Life and survival has been pretty complicated to think about in an era where the internet is a fundamental pandemic resource.

✩°。⋆⸜(▀̿Ĺ̯▀̿ ̿)

The footsteps between the milestones, which we presume mark greater significance. 


The internet has been an invaluable pandemic resource for many of us. It has meant survival. This era has also excavated community from it’s material roots and established new grounds for collaboration, mutual aid, organization, and exploration. This new survival also provides more space to explore our interests in the abundance of quiet. As Survival now sets the pace, it feels like there is so much to do, so much to learn, and the mind wanders furiously from one intent to the next. This notion of survival is seen in the structure developed by Qian and Patrick, which ultimately supported the blossoming freedom within the mood board. Engagement in this content allows life to be felt. It’s slow. It’s with — and for — yourself. You learn and grow from each new wandering to see what sticks and what doesn’t.  


You know I never thought of the unassuming PDF to be a functional mode of presentation for an artwork.

I don’t know when I first encountered the PDF… 

Do you?

It felt like –– untouchable.


But now, NFT’s are foolproof-authentic.


As I collaborated with Qian and Patrick on a mood board interview, holding space for each other was a central dialogue, and I found myself focused on traversing the space between the three of us. What does it look like to acknowledge and hold space for someone else? And how does that manifest in a creative space? Perhaps the best experiences don’t provide answers but help us identify better questions. Easter Eggs functioned as an artefice to provide boundless inquiry — some questions prompted through exploration, whilst others emerge simply through an act of participation or the embrace of multiple browser tabs. Stockpiling experience, rabbit holes, or even Doordashing some sticky rice rolls.


Sometimes there were accidental images speaking to each other.

Jojoba tree and the pipeline.


The internet is a disembodied space like astral projection. 

Where you go outwards with your mind. Kind of like uploading your consciousness.

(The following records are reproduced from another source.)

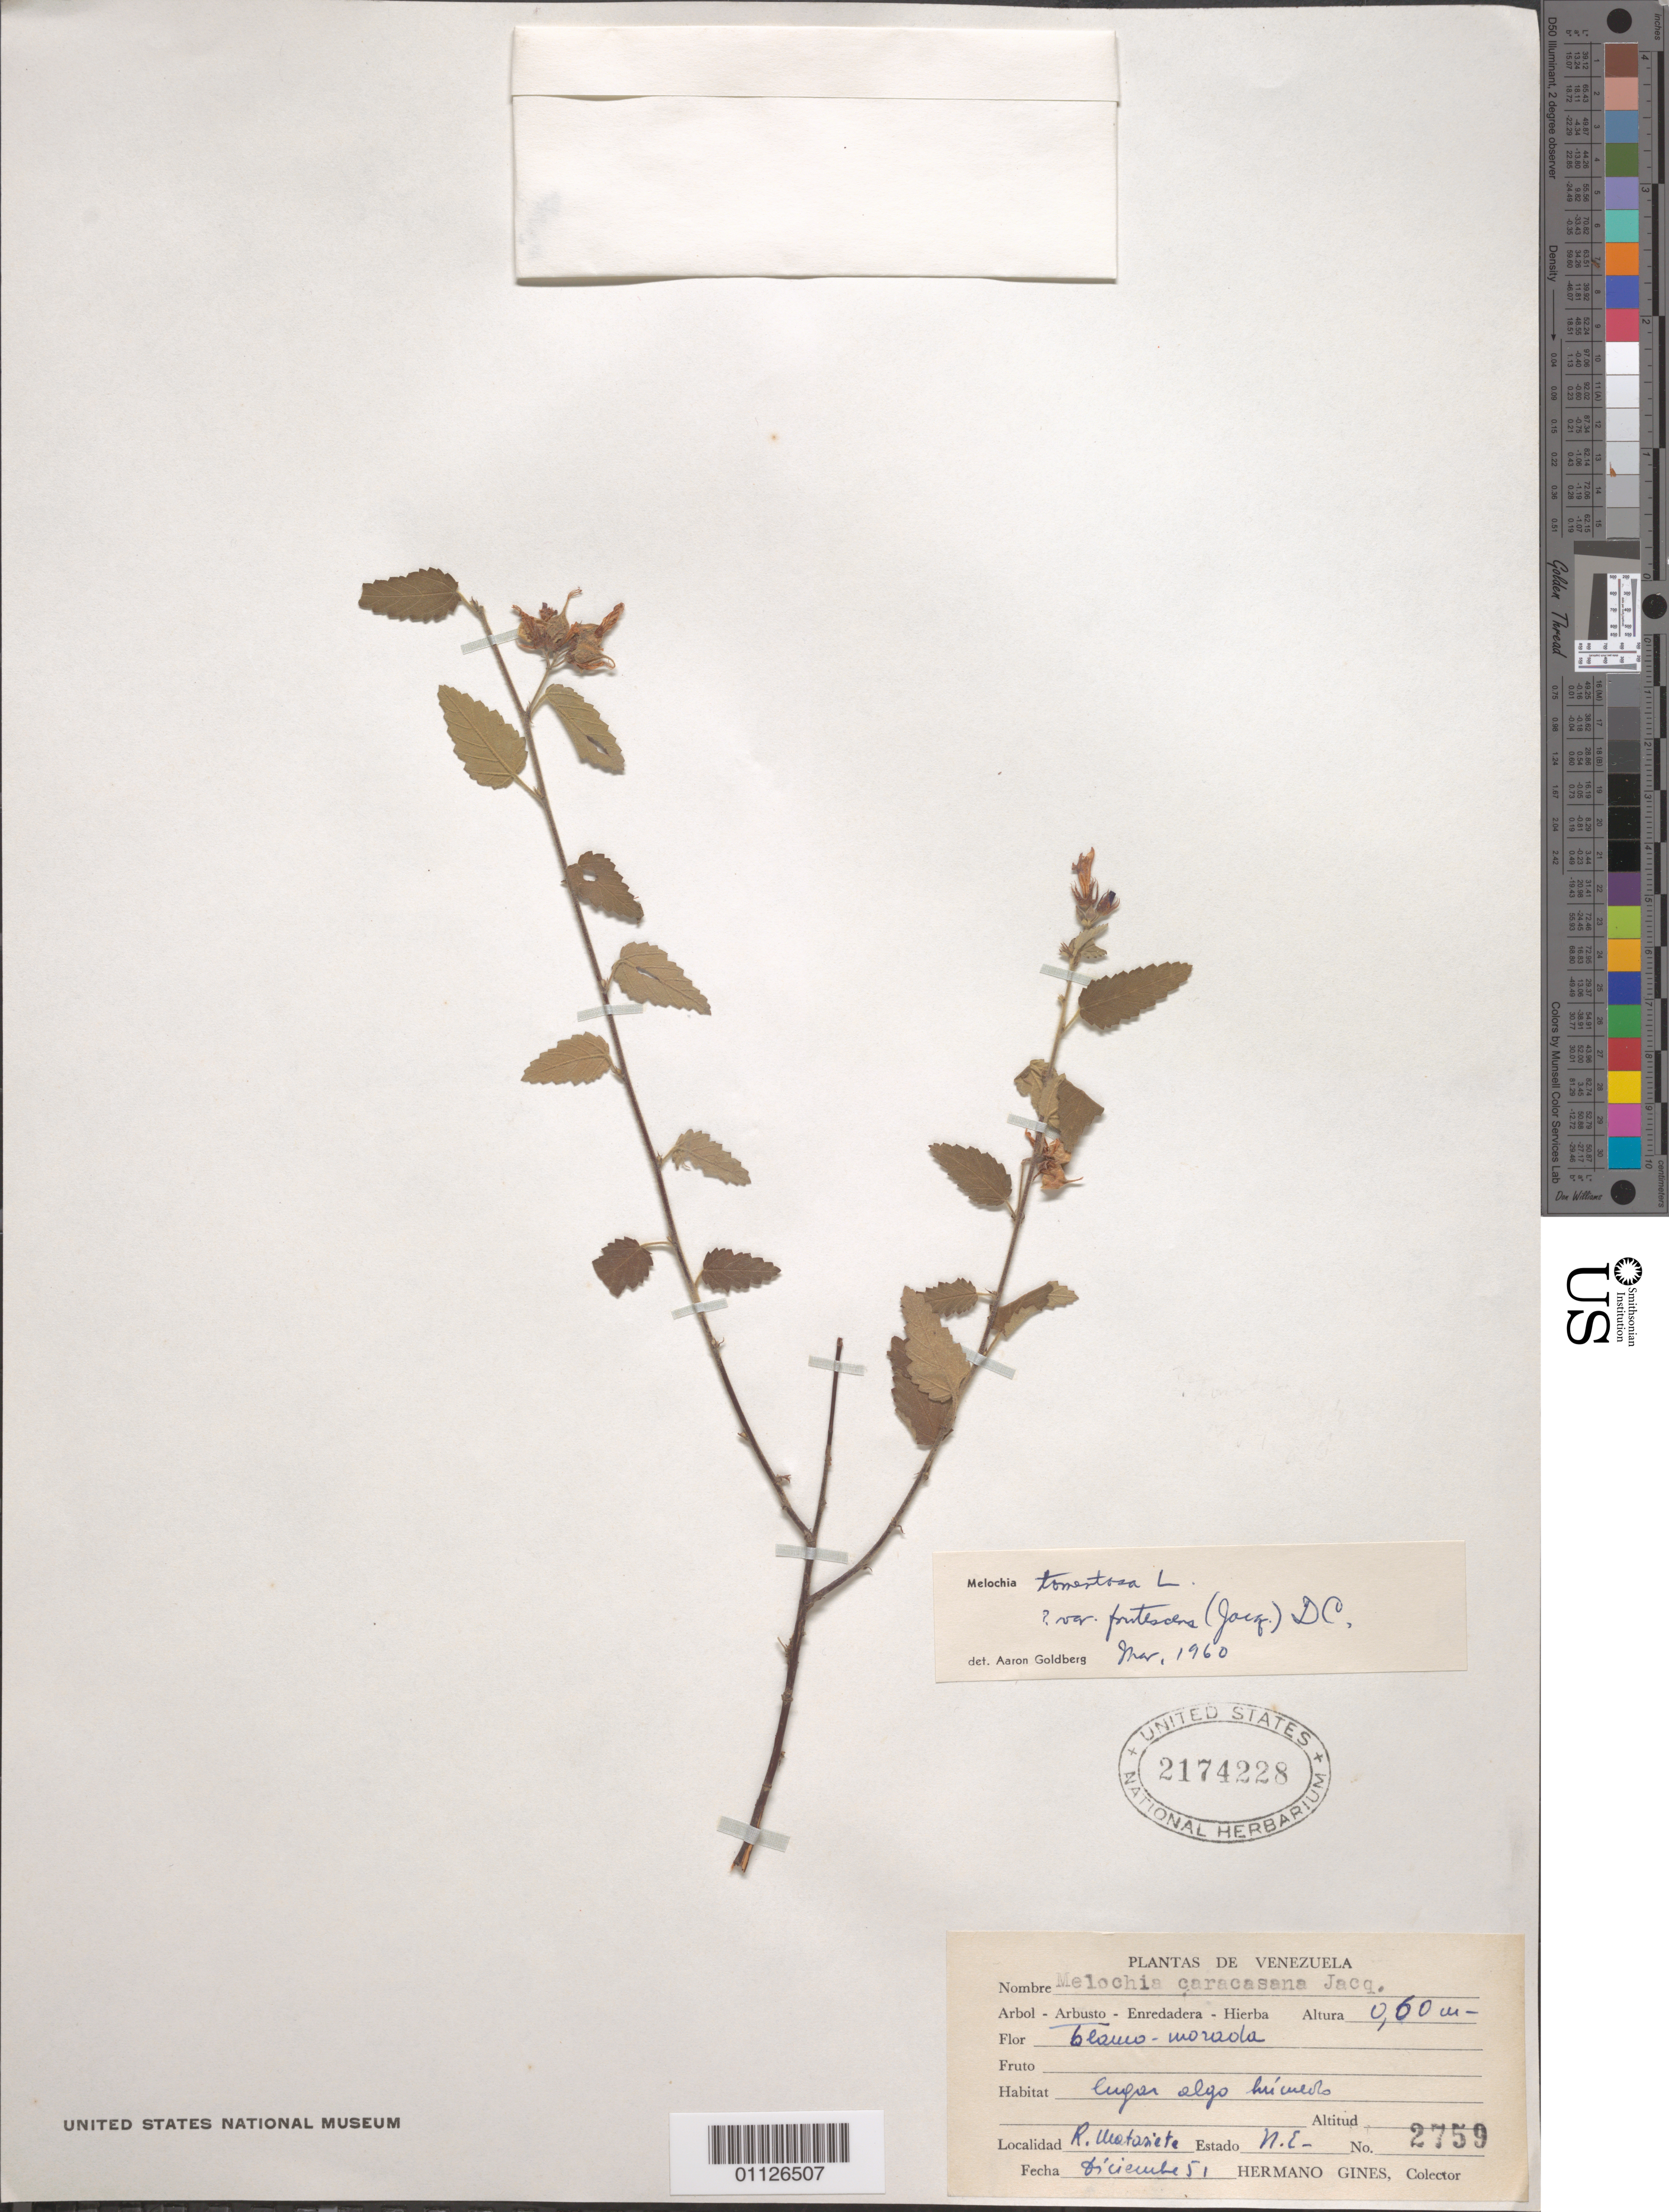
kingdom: Plantae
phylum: Tracheophyta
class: Magnoliopsida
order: Malvales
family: Malvaceae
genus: Melochia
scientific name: Melochia tomentosa var. frutescens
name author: DC.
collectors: Bro. Gines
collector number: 2759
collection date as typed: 01 Dec 1951 to 31 Dec 1951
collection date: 1951-12-01/1951-12-31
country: Venezuela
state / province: Nueva Esparta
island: Margarita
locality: R. Matasiete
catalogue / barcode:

Meditation does the opposite.

It’s where you go inward.

Ambi-syn-anti : Both with and against.



As a reviewer my words won’t provide anyone with an articulate “formal description” of the work, nor it’s “contextual meaning”. Ideally, you will investigate the work. If you’re still with me, you may think this is nothing more than a whimsically obtuse exploration of what Can Be. So what if it is? Opening tabs was like opening states of dreaming. In our own mood board images of lobster-motorcycles and wild horses watching a volcanic eruption, crypto market graphs, and DMT inspired imagery, were pasted out of the æther while we developed our own tempo. When the internet is almost all you have, does the internet’s physical relationship to space change? Lest we forget the internet is housed in servers that still do occupy a material reality. As crypto-miners construct farms in cooler climates, or underwater, when will we truly be swimming through the wifi? Will climate change change the electronic-currents of this tangled world? It all feels so abstract to sit in a voice-chat hosted on a server that resides in what must be a large warehouse somewhere. It’s really like your body stays sitting in your room while your mind is transported to this unknowable space. I wonder if someone could look at the blinking lights on a server rack and see us pasting images and laughing together, or if to them it’s all the same.